Source information:
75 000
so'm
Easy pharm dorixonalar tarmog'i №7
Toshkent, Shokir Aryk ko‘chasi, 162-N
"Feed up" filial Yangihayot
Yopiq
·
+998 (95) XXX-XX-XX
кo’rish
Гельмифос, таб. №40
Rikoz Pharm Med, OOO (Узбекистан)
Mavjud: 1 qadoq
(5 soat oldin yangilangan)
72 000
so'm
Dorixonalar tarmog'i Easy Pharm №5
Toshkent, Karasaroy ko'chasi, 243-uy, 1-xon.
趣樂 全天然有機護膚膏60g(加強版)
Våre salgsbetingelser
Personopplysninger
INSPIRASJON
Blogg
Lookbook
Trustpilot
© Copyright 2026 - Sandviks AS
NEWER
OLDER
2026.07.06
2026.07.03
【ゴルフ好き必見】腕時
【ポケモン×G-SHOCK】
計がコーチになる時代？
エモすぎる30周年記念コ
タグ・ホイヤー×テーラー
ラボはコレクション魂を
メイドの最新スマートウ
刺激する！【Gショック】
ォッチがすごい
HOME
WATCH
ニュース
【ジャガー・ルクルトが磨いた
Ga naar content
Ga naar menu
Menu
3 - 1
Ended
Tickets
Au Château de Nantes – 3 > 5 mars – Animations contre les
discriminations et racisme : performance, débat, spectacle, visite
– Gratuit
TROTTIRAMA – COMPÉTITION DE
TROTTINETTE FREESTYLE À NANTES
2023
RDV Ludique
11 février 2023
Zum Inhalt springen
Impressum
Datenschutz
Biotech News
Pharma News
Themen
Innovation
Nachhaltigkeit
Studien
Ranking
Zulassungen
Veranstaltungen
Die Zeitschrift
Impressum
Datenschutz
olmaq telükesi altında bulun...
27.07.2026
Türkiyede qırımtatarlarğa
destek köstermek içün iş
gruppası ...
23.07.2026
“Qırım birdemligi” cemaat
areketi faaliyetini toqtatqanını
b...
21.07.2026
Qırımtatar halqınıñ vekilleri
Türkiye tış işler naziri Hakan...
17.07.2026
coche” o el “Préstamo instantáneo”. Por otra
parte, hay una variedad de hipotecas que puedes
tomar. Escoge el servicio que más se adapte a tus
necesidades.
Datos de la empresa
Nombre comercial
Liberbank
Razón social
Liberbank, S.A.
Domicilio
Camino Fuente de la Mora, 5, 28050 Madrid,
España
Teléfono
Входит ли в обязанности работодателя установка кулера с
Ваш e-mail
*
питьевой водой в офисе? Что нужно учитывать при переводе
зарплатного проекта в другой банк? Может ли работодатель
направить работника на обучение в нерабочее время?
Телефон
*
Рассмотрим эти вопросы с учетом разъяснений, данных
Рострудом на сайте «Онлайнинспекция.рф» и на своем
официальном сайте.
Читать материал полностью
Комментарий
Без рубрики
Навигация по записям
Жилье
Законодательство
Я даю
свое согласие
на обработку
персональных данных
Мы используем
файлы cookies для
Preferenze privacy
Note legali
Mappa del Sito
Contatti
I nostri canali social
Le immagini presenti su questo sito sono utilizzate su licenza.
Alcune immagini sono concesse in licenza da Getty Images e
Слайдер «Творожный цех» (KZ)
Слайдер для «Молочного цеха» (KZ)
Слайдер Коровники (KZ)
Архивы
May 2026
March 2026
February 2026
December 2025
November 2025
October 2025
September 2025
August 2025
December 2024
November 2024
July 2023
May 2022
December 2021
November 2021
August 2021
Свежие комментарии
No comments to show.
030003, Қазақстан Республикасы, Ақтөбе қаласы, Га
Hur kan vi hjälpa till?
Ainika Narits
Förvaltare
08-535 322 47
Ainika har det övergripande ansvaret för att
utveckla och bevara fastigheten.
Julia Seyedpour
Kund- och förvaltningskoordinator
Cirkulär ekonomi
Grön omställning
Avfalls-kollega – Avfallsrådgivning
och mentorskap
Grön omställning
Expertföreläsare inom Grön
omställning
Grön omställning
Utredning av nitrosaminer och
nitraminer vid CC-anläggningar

Exercise description:
Reproduce word for word the material above, starting with the line that has "на обработку" and stopping after the line that has "030003, Қазақстан Республикасы, Ақтөбе".

Solution to the exercise:
на обработку
персональных данных
Мы используем
файлы cookies для
Preferenze privacy
Note legali
Mappa del Sito
Contatti
I nostri canali social
Le immagini presenti su questo sito sono utilizzate su licenza.
Alcune immagini sono concesse in licenza da Getty Images e
Слайдер «Творожный цех» (KZ)
Слайдер для «Молочного цеха» (KZ)
Слайдер Коровники (KZ)
Архивы
May 2026
March 2026
February 2026
December 2025
November 2025
October 2025
September 2025
August 2025
December 2024
November 2024
July 2023
May 2022
December 2021
November 2021
August 2021
Свежие комментарии
No comments to show.
030003, Қазақстан Республикасы, Ақтөбе қаласы, Га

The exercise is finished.